My Plan as the New CEO of Yahoo: Video, Social and Mobile - ssclafani
http://www.launch.is/blog/my-plan-as-the-new-ceo-of-yahoo-video-social-and-mobile.html
======
pedalpete
My initial feeling from the title is that they've just taken a few buzz words
and said "that's what we should do".

Reading the article confirms that feeling. Video, Social and Mobile are not
goals, and Yahoo needs a goal.

Facebook's goal isn't 'social', it's to keep people connected (or something
like that).

The goal of YouTube is to 'share videos', and if you look at what YouTube
actually does well, it is that.

Google of course organizes the worlds information.

Could Yahoo! keep people informed?

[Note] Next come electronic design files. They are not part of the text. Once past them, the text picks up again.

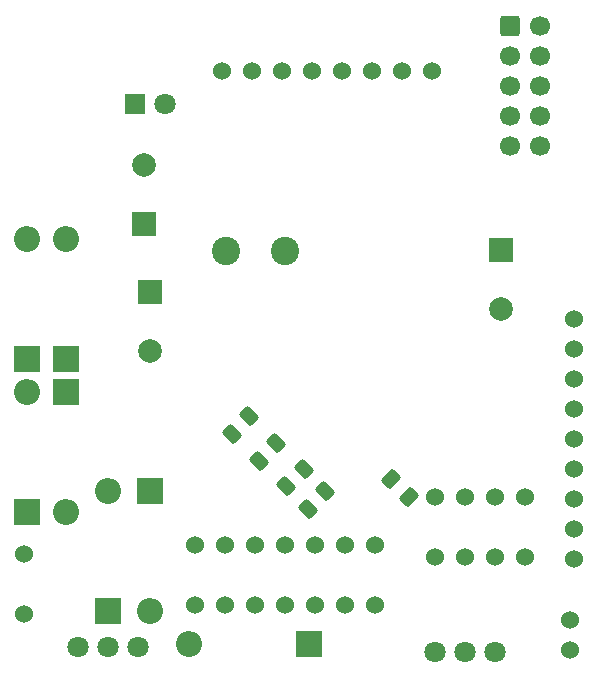
<source format=gbs>
%TF.GenerationSoftware,KiCad,Pcbnew,(6.0.4)*%
%TF.CreationDate,2022-04-18T09:54:31-07:00*%
%TF.ProjectId,stm32f091_project_condensed_v02,73746d33-3266-4303-9931-5f70726f6a65,v01*%
%TF.SameCoordinates,Original*%
%TF.FileFunction,Soldermask,Bot*%
%TF.FilePolarity,Negative*%
%FSLAX46Y46*%
G04 Gerber Fmt 4.6, Leading zero omitted, Abs format (unit mm)*
G04 Created by KiCad (PCBNEW (6.0.4)) date 2022-04-18 09:54:31*
%MOMM*%
%LPD*%
G01*
G04 APERTURE LIST*
G04 Aperture macros list*
%AMRoundRect*
0 Rectangle with rounded corners*
0 $1 Rounding radius*
0 $2 $3 $4 $5 $6 $7 $8 $9 X,Y pos of 4 corners*
0 Add a 4 corners polygon primitive as box body*
4,1,4,$2,$3,$4,$5,$6,$7,$8,$9,$2,$3,0*
0 Add four circle primitives for the rounded corners*
1,1,$1+$1,$2,$3*
1,1,$1+$1,$4,$5*
1,1,$1+$1,$6,$7*
1,1,$1+$1,$8,$9*
0 Add four rect primitives between the rounded corners*
20,1,$1+$1,$2,$3,$4,$5,0*
20,1,$1+$1,$4,$5,$6,$7,0*
20,1,$1+$1,$6,$7,$8,$9,0*
20,1,$1+$1,$8,$9,$2,$3,0*%
G04 Aperture macros list end*
%ADD10C,1.524000*%
%ADD11R,2.000000X2.000000*%
%ADD12C,2.000000*%
%ADD13R,2.200000X2.200000*%
%ADD14O,2.200000X2.200000*%
%ADD15C,1.800000*%
%ADD16C,2.400000*%
%ADD17R,1.800000X1.800000*%
%ADD18RoundRect,0.250000X-0.600000X-0.600000X0.600000X-0.600000X0.600000X0.600000X-0.600000X0.600000X0*%
%ADD19C,1.700000*%
%ADD20RoundRect,0.250000X0.097227X-0.574524X0.574524X-0.097227X-0.097227X0.574524X-0.574524X0.097227X0*%
%ADD21RoundRect,0.250000X0.574524X0.097227X0.097227X0.574524X-0.574524X-0.097227X-0.097227X-0.574524X0*%
G04 APERTURE END LIST*
D10*
%TO.C,J3*%
X109757620Y-91664760D03*
X112297620Y-91664760D03*
X114837620Y-91664760D03*
X117377620Y-91664760D03*
X119917620Y-91664760D03*
X122457620Y-91664760D03*
X124997620Y-91664760D03*
X127537620Y-91664760D03*
%TD*%
D11*
%TO.C,C18*%
X133367620Y-106777083D03*
D12*
X133367620Y-111777083D03*
%TD*%
D13*
%TO.C,D3*%
X117111620Y-140132760D03*
D14*
X106951620Y-140132760D03*
%TD*%
D15*
%TO.C,RV1*%
X97553620Y-140386760D03*
X100093620Y-140386760D03*
X102633620Y-140386760D03*
%TD*%
D10*
%TO.C,J4*%
X92981620Y-137592760D03*
X92981620Y-132512760D03*
%TD*%
D13*
%TO.C,D7*%
X93235620Y-128956760D03*
D14*
X93235620Y-118796760D03*
%TD*%
D16*
%TO.C,100mH1*%
X110039620Y-106858760D03*
X115039620Y-106858760D03*
%TD*%
D13*
%TO.C,D9*%
X96537620Y-118796760D03*
D14*
X96537620Y-128956760D03*
%TD*%
D10*
%TO.C,LS1*%
X139209620Y-138100760D03*
X139209620Y-140640760D03*
%TD*%
%TO.C,U2*%
X107459620Y-136830760D03*
X109999620Y-136830760D03*
X112539620Y-136830760D03*
X115079620Y-136830760D03*
X117619620Y-136830760D03*
X120159620Y-136830760D03*
X122699620Y-136830760D03*
X122699620Y-131750760D03*
X120159620Y-131750760D03*
X117619620Y-131750760D03*
X115079620Y-131750760D03*
X112539620Y-131750760D03*
X109999620Y-131750760D03*
X107459620Y-131750760D03*
%TD*%
D13*
%TO.C,D1*%
X100093620Y-137338760D03*
D14*
X100093620Y-127178760D03*
%TD*%
D15*
%TO.C,RV2*%
X127779620Y-140831260D03*
X130319620Y-140831260D03*
X132859620Y-140831260D03*
%TD*%
D17*
%TO.C,LD1*%
X102374620Y-94412760D03*
D15*
X104914620Y-94412760D03*
%TD*%
D11*
%TO.C,C22*%
X103649620Y-110333083D03*
D12*
X103649620Y-115333083D03*
%TD*%
D11*
%TO.C,C21*%
X103141620Y-104572760D03*
D12*
X103141620Y-99572760D03*
%TD*%
D13*
%TO.C,D6*%
X93235620Y-116002760D03*
D14*
X93235620Y-105842760D03*
%TD*%
D13*
%TO.C,D4*%
X103649620Y-127178760D03*
D14*
X103649620Y-137338760D03*
%TD*%
D13*
%TO.C,D8*%
X96537620Y-116002760D03*
D14*
X96537620Y-105842760D03*
%TD*%
D10*
%TO.C,U4*%
X127779620Y-132766760D03*
X130319620Y-132766760D03*
X132859620Y-132766760D03*
X135399620Y-132766760D03*
X135399620Y-127686760D03*
X132859620Y-127686760D03*
X130319620Y-127686760D03*
X127779620Y-127686760D03*
%TD*%
%TO.C,J2*%
X139528245Y-132976011D03*
X139528245Y-130436011D03*
X139528245Y-127896011D03*
X139528245Y-125356011D03*
X139528245Y-122816011D03*
X139528245Y-120276011D03*
X139528245Y-117736011D03*
X139528245Y-115196011D03*
X139528245Y-112656011D03*
%TD*%
D18*
%TO.C,J1*%
X134125120Y-87854760D03*
D19*
X136665120Y-87854760D03*
X134125120Y-90394760D03*
X136665120Y-90394760D03*
X134125120Y-92934760D03*
X136665120Y-92934760D03*
X134125120Y-95474760D03*
X136665120Y-95474760D03*
X134125120Y-98014760D03*
X136665120Y-98014760D03*
%TD*%
D20*
%TO.C,C1*%
X110535997Y-122324383D03*
X112003243Y-120857137D03*
%TD*%
%TO.C,C6*%
X116977874Y-128674383D03*
X118445120Y-127207137D03*
%TD*%
%TO.C,C3*%
X112821997Y-124610383D03*
X114289243Y-123143137D03*
%TD*%
D21*
%TO.C,C9*%
X125528743Y-127658383D03*
X124061497Y-126191137D03*
%TD*%
D20*
%TO.C,C5*%
X115171497Y-126769383D03*
X116638743Y-125302137D03*
%TD*%
M02*

</source>
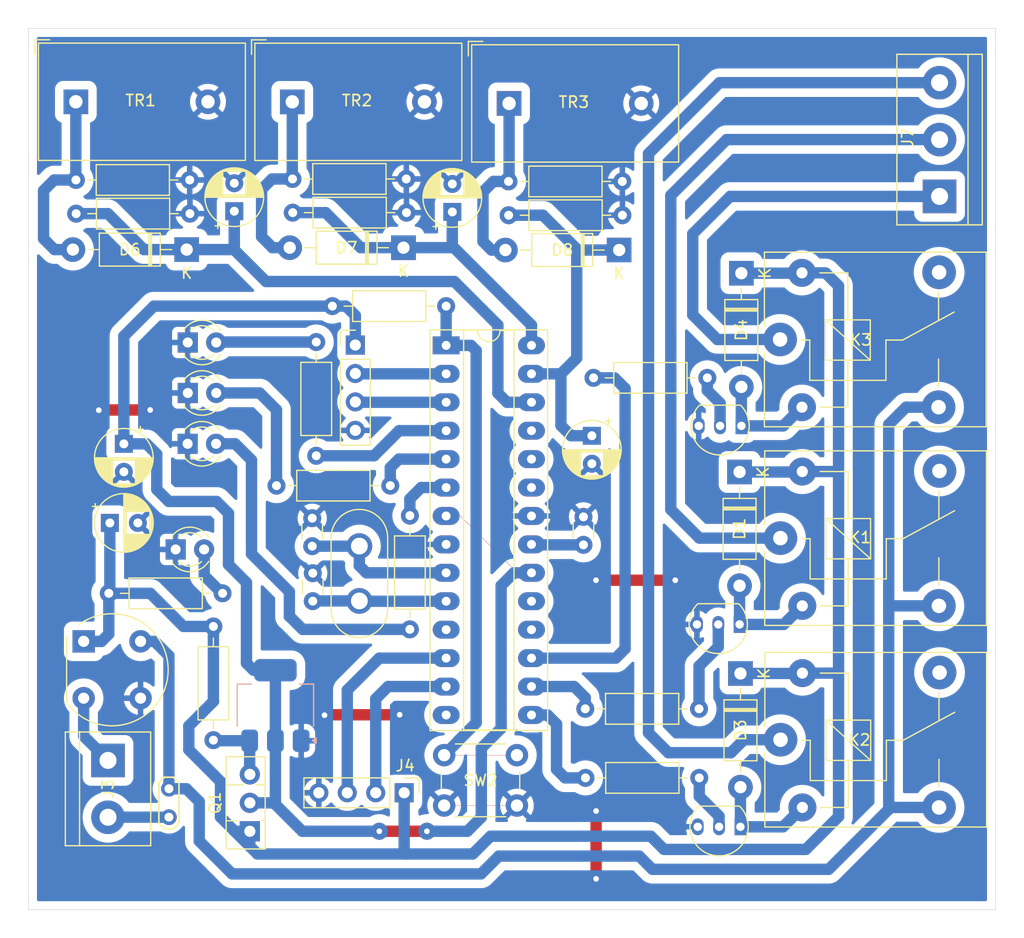
<source format=kicad_pcb>
(kicad_pcb
	(version 20240108)
	(generator "pcbnew")
	(generator_version "8.0")
	(general
		(thickness 1.6)
		(legacy_teardrops no)
	)
	(paper "A4")
	(layers
		(0 "F.Cu" signal)
		(31 "B.Cu" signal)
		(32 "B.Adhes" user "B.Adhesive")
		(33 "F.Adhes" user "F.Adhesive")
		(34 "B.Paste" user)
		(35 "F.Paste" user)
		(36 "B.SilkS" user "B.Silkscreen")
		(37 "F.SilkS" user "F.Silkscreen")
		(38 "B.Mask" user)
		(39 "F.Mask" user)
		(40 "Dwgs.User" user "User.Drawings")
		(41 "Cmts.User" user "User.Comments")
		(42 "Eco1.User" user "User.Eco1")
		(43 "Eco2.User" user "User.Eco2")
		(44 "Edge.Cuts" user)
		(45 "Margin" user)
		(46 "B.CrtYd" user "B.Courtyard")
		(47 "F.CrtYd" user "F.Courtyard")
		(48 "B.Fab" user)
		(49 "F.Fab" user)
		(50 "User.1" user)
		(51 "User.2" user)
		(52 "User.3" user)
		(53 "User.4" user)
		(54 "User.5" user)
		(55 "User.6" user)
		(56 "User.7" user)
		(57 "User.8" user)
		(58 "User.9" user)
	)
	(setup
		(pad_to_mask_clearance 0)
		(allow_soldermask_bridges_in_footprints no)
		(pcbplotparams
			(layerselection 0x00010fc_ffffffff)
			(plot_on_all_layers_selection 0x0000000_00000000)
			(disableapertmacros no)
			(usegerberextensions no)
			(usegerberattributes yes)
			(usegerberadvancedattributes yes)
			(creategerberjobfile yes)
			(dashed_line_dash_ratio 12.000000)
			(dashed_line_gap_ratio 3.000000)
			(svgprecision 4)
			(plotframeref no)
			(viasonmask no)
			(mode 1)
			(useauxorigin no)
			(hpglpennumber 1)
			(hpglpenspeed 20)
			(hpglpendiameter 15.000000)
			(pdf_front_fp_property_popups yes)
			(pdf_back_fp_property_popups yes)
			(dxfpolygonmode yes)
			(dxfimperialunits yes)
			(dxfusepcbnewfont yes)
			(psnegative no)
			(psa4output no)
			(plotreference yes)
			(plotvalue yes)
			(plotfptext yes)
			(plotinvisibletext no)
			(sketchpadsonfab no)
			(subtractmaskfromsilk no)
			(outputformat 1)
			(mirror no)
			(drillshape 1)
			(scaleselection 1)
			(outputdirectory "")
		)
	)
	(net 0 "")
	(net 1 "+12V")
	(net 2 "GND")
	(net 3 "Net-(U2-AREF)")
	(net 4 "+5V")
	(net 5 "Net-(U2-XTAL1{slash}PB6)")
	(net 6 "Net-(U2-XTAL2{slash}PB7)")
	(net 7 "/current3")
	(net 8 "/current2")
	(net 9 "/current1")
	(net 10 "Net-(D1-A)")
	(net 11 "Net-(D2-A)")
	(net 12 "Net-(D3-A)")
	(net 13 "Net-(D4-A)")
	(net 14 "GNDPWR")
	(net 15 "AC")
	(net 16 "Net-(D6-A)")
	(net 17 "Net-(D7-A)")
	(net 18 "Net-(D8-A)")
	(net 19 "Net-(D9-A)")
	(net 20 "Net-(D10-A)")
	(net 21 "Net-(D11-A)")
	(net 22 "/Tx")
	(net 23 "/Rx")
	(net 24 "Net-(J3-Pin_2)")
	(net 25 "/GSM_Tx")
	(net 26 "/GSM_Rx")
	(net 27 "/channel3")
	(net 28 "/channel1")
	(net 29 "/channel2")
	(net 30 "unconnected-(K1-Pad4)")
	(net 31 "unconnected-(K2-Pad4)")
	(net 32 "unconnected-(K3-Pad4)")
	(net 33 "Net-(Q1-B)")
	(net 34 "Net-(Q2-B)")
	(net 35 "Net-(Q3-B)")
	(net 36 "Net-(Q4-B)")
	(net 37 "Net-(SW2A-A)")
	(net 38 "/switch2")
	(net 39 "/switch3")
	(net 40 "/switch1")
	(net 41 "/led1")
	(net 42 "/led2")
	(net 43 "/led3")
	(net 44 "unconnected-(U2-PC0-Pad23)")
	(net 45 "unconnected-(U2-PC1-Pad24)")
	(net 46 "unconnected-(U2-PC2-Pad25)")
	(net 47 "unconnected-(U2-PB5-Pad19)")
	(net 48 "unconnected-(U2-PD5-Pad11)")
	(net 49 "unconnected-(U2-PB4-Pad18)")
	(net 50 "unconnected-(U2-PB0-Pad14)")
	(footprint "Capacitor_THT:CP_Radial_D5.0mm_P2.50mm" (layer "F.Cu") (at 99.66 72.21 90))
	(footprint "Connector_PinHeader_2.54mm:PinHeader_1x04_P2.54mm_Vertical" (layer "F.Cu") (at 110.47 84.17))
	(footprint "Resistor_THT:R_Axial_DIN0207_L6.3mm_D2.5mm_P10.16mm_Horizontal" (layer "F.Cu") (at 118.58 80.69 180))
	(footprint "Diode_THT:D_DO-41_SOD81_P10.16mm_Horizontal" (layer "F.Cu") (at 144.94 77.75 -90))
	(footprint "Package_DIP:DIP-28_W7.62mm_Socket_LongPads" (layer "F.Cu") (at 118.58 84.2))
	(footprint "TerminalBlock:TerminalBlock_bornier-2_P5.08mm" (layer "F.Cu") (at 88.385113 121.28 -90))
	(footprint "Resistor_THT:R_Axial_DIN0207_L6.3mm_D2.5mm_P10.16mm_Horizontal" (layer "F.Cu") (at 104.88 72.34))
	(footprint "Crystal:Crystal_HC50_Vertical" (layer "F.Cu") (at 110.83 107.03 90))
	(footprint "Diode_THT:Diode_Bridge_Round_D9.8mm" (layer "F.Cu") (at 86.21 110.64))
	(footprint "Diode_THT:D_DO-41_SOD81_P10.16mm_Horizontal" (layer "F.Cu") (at 95.41 75.64 180))
	(footprint "Resistor_THT:R_Axial_DIN0207_L6.3mm_D2.5mm_P10.16mm_Horizontal" (layer "F.Cu") (at 97.795113 109.31 -90))
	(footprint "Transformer_THT:Transformer_Zeming_ZMCT103C" (layer "F.Cu") (at 104.84 62.44))
	(footprint "Capacitor_THT:CP_Radial_D5.0mm_P2.50mm" (layer "F.Cu") (at 89.8 92.994888 -90))
	(footprint "Resistor_THT:R_Axial_DIN0207_L6.3mm_D2.5mm_P10.16mm_Horizontal" (layer "F.Cu") (at 124.16 72.57))
	(footprint "Connector_PinHeader_2.54mm:PinHeader_1x04_P2.54mm_Vertical" (layer "F.Cu") (at 114.83 124.17 -90))
	(footprint "Capacitor_THT:CP_Radial_D5.0mm_P2.50mm" (layer "F.Cu") (at 88.550001 100.06))
	(footprint "Capacitor_THT:C_Disc_D3.0mm_W1.6mm_P2.50mm" (layer "F.Cu") (at 106.67 104.55 -90))
	(footprint "Relay_THT:Relay_SPDT_SANYOU_SRD_Series_Form_C" (layer "F.Cu") (at 148.44 119.43))
	(footprint "Capacitor_THT:CP_Radial_D5.0mm_P2.50mm" (layer "F.Cu") (at 119.13 72.275113 90))
	(footprint "Diode_THT:D_DO-41_SOD81_P10.16mm_Horizontal"
		(layer "F.Cu")
		(uuid "5601c16f-d6a4-448f-a7b6-f747120dc844")
		(at 144.78 95.51 -90)
		(descr "Diode, DO-41_SOD81 series, Axial, Horizontal, pin pitch=10.16mm, , length*diameter=5.2*2.7mm^2, , http://www.diodes.com/_files/packages/DO-41%20(Plastic).pdf")
		(tags "Diode DO-41_SOD81 series Axial Horizontal pin pitch 10.16mm  length 5.2mm diameter 2.7mm")
		(property "Reference" "D1"
			(at 5.08 0 90)
			(layer "F.SilkS")
			(uuid "f655cffc-1061-4530-a445-1816b0271957")
			(effects
				(font
					(size 1 1)
					(thickness 0.15)
				)
			)
		)
		(property "Value" "1N4001"
			(at 1.27 2.53 90)
			(layer "F.Fab")
			(uuid "6af1d85f-deda-45df-9ff1-4fbe373664a8")
			(effects
				(font
					(size 1 1)
					(thickness 0.15)
				)
			)
		)
		(property "Footprint" "Diode_THT:D_DO-41_SOD81_P10.16mm_Horizontal"
			(at 0 0 -90)
			(unlocked yes)
			(layer "F.Fab")
			(hide yes)
			(uuid "d4551a27-d292-4eff-9834-ba8b940ebf7e")
			(effects
				(font
					(size 1.27 1.27)
				)
			)
		)
		(property "Datasheet" "http://www.vishay.com/docs/88503/1n4001.pdf"
			(at 0 0 -90)
			(unlocked yes)
			(layer "F.Fab")
			(hide yes)
			(uuid "e522e3e2-103a-43fc-bd95-e2e61cbb4004")
			(effects
				(font
					(size 1.27 1.27)
				)
			)
		)
		(property "Description" "50V 1A General Purpose Rectifier Diode, DO-41"
			(at 0 0 -90)
			(unlocked yes)
			(layer "F.Fab")
			(hide yes)
			(uuid "a25d595a-d8cf-4f68-90e9-911849a394fb")
			(effects
				(font
					(size 1.27 1.27)
				)
			)
		)
		(property "Sim.Device" "D"
			(at 0 0 -90)
			(unlocked yes)
			(layer "F.Fab")
			(hide yes)
			(uuid "7ed74409-92cb-45af-9c20-cbd84f33c258")
			(effects
				(font
					(size 1 1)
					(thickness 0.15)
				)
			)
		)
		(property "Sim.Pins" "1=K 2=A"
			(at 0 0 -90)
			(unlocked yes)
			(layer "F.Fab")
			(hide yes)
			(uuid "83ebd8e6-fa32-45a1-849d-0611bcd7f712")
			(effects
				(font
					(size 1 1)
					(thickness 0.15)
				)
			)
		)
		(property ki_fp_filters "D*DO?41*")
		(path "/4caab0b5-a6fd-469f-91f6-4a44beb5fed6")
		(sheetname "Root")
		(sheetfile "VTE2195.kicad_sch")
		(attr through_hole)
		(fp_line
			(start 2.36 1.47)
			(end 7.8 1.47)
			(stroke
				(width 0.12)
				(type solid)
			)
			(layer "F.SilkS")
			(uuid "108c2b7c-22fc-455e-8d26-10b2c030d7e6")
		)
		(fp_line
			(start 7.8 1.47)
			(end 7.8 -1.47)
			(stroke
				(width 0.12)
				(type solid)
			)
			(layer "F.SilkS")
			(uuid "ee782fb0-e4e0-4426-bf0a-73b39b066f2c")
		)
		(fp_line
			(start 1.34 0)
			(end 2.36 0)
			(stroke
				(width 0.12)
				(type solid)
			)
			(layer "F.SilkS")
			(uuid "2a820306-e3f6-4058-92cc-bfa14ee44193")
		)
		(fp_line
			(start 8.82 0)
			(end 7.8 0)
			(stroke
				(width 0.12)
				(type solid)
			)
			(layer "F.SilkS")
			(uuid "7a275984-9190-4e9c-a927-b8f30555ca16")
		)
		(fp_line
			(start 2.36 -1.47)
			(end 2.36 1.47)
			(stroke
				(width 0.12)
				(type solid)
			)
			(layer "F.SilkS")
			(uuid "910b9a3c-aedd-4726-bc86-6c9fca3a68e9")
		)
		(fp_line
			(start 3.14 -1.47)
			(end 3.14 1.47)
			(stroke
				(width 0.12)
				(type solid)
			)
			(layer "F.SilkS")
			(uuid "2b466d85-dcf8-4630-8406-298f5cd5095e")
		)
		(fp_line
			(start 3.26 -1.47)
			(end 3.26 1.47)
			(stroke
				(width 0.12)
				(type solid)
			)
			(layer "F.SilkS")
			(uuid "e6118a48-662f-4c46-9796-3bbc5bc91092")
		)
		(fp_line
			(start 3.38 -1.47)
			(end 3.38 1.47)
			(stroke
				(width 0.12)
				(type solid)
			)
			(layer "F.SilkS")
			(uuid "4fe461ad-3cb4-489f-be05-24ea69ea5d91")
		)
		(fp_line
			(start 7.8 -1.47)
			(end 2.36 -1.47)
			(stroke
				(width 0.12)
				(type solid)
			)
			(layer "F.SilkS")
			(uuid "aed7776b-53c9-4866-b956-204838ff1b7e")
		)
		(fp_line
			(start -1.35 1.6)
			(end 11.51 1.6)
			(stroke
				(width 0.05)
				(type solid)
			)
			(layer "F.CrtYd")
			(uuid "178e6641-60d2-4243-8b0d-b79affc331af")
		)
		(fp_line
			(start 11.51 1.6)
			(end 11.51 -1.6)
			(stroke
				(width 0.05)
				(type solid)
			)
			(layer "F.CrtYd")
			(uuid "8673e93b-8c2e-4343-9f51-3aa5bb0e98a5")
		)
		(fp_line
			(start -1.35 -1.6)
			(end -1.35 1.6)
			(stroke
				(width 0.05)
				(type solid)
			)
			(layer "F.CrtYd")
			(uuid "90443fde-3ea6-43fd-a560-8758ebc9afd1")
		)
		(fp_line
			(start 11.51 -1.6)
			(end -1.35 -1.6)
			(stroke
				(width 0.05)
				(type solid)
			)
			(layer "F.CrtYd")
			(uuid "555459e0-f433-4c53-8e50-2f661a644034")
		)
		(fp_line
			(start 2.48 1.35)
			(end 7.68 1.35)
			(stroke
				(width 0.1)
				(type solid)
			)
			(layer "F.Fab")
			(uuid "fcf933e3-3a89-4992-ae38-68c0cea21d9d")
		)
		(fp_line
			(start 7.68 1.35)
			(end 7.68 -1.35)
			(stroke
				(width 0.1)
				(type solid)
			)
			(layer "F.Fab")
			(uuid "ab2647af-844d-44b1-aee7-df241b27eefe")
		)
		(fp_line
			(start 0 0)
			(end 2.48 0)
			(stroke
				(width 0.1)
				(type solid)
			)
			(layer "F.Fab")
			(uuid "27eb5865-c53d-4a7e-8221-ed79b4ace160")
		)
		(fp_line
			(start 10.16 0)
			(end 7.68 0)
			(stroke
				(width 0.1)
				(type solid)
			)
			(layer "F.Fab")
			(uuid "dd4aea87-b7da-4998-b41d-6348b02afec5")
		)
		(fp_line
			(start 2.48 -1.35)
			(end 2.48 1.35)
			(stroke
				(width 0.1)
				(type solid)
			)
			(layer "F.Fab")
			(uuid "2aa5caa2-d50b-4ff8-b999-58c2f156b3c1")
		)
		(fp_line
			(start 3.16 -1.35)
			(end 3.16 1.35)
			(stroke
				(width 0.1)
				(type solid)
			)
			(layer "F.Fab")
			(uuid "64de58b5-36
... [426963 chars truncated]
</source>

Entertain people with knowledge?

Just saying "we're a content/marketing/media/something" is where Bartz failed.
As has been said many times before, people don't know what Yahoo! is trying to
do or be. Video, Social and Mobile doesn't really help either.

Yahoo! needs to find it's purpose. If you don't have a reason for being, you
shouldn't be in business.

------
dotcoma
>Yahoo Sports, Yahoo News, Yahoo Tech, Yahoo Women, Yahoo Kids, Yahoo Travel
and Yahoo Seniors should be video-based, social and mobile content hubs.

Which is to say that Yahoo! should become a content hub.

Agreed.

What I doubt they can do, instead, is steal the #1 spot in neither Video
(YouTube), Social (Facebook) or Mobile (probably Facebook).

------
dmk23
The best quote from the article:

"This is what boards need to learn: top slot = product person, second slot =
operations person. Not the other way around."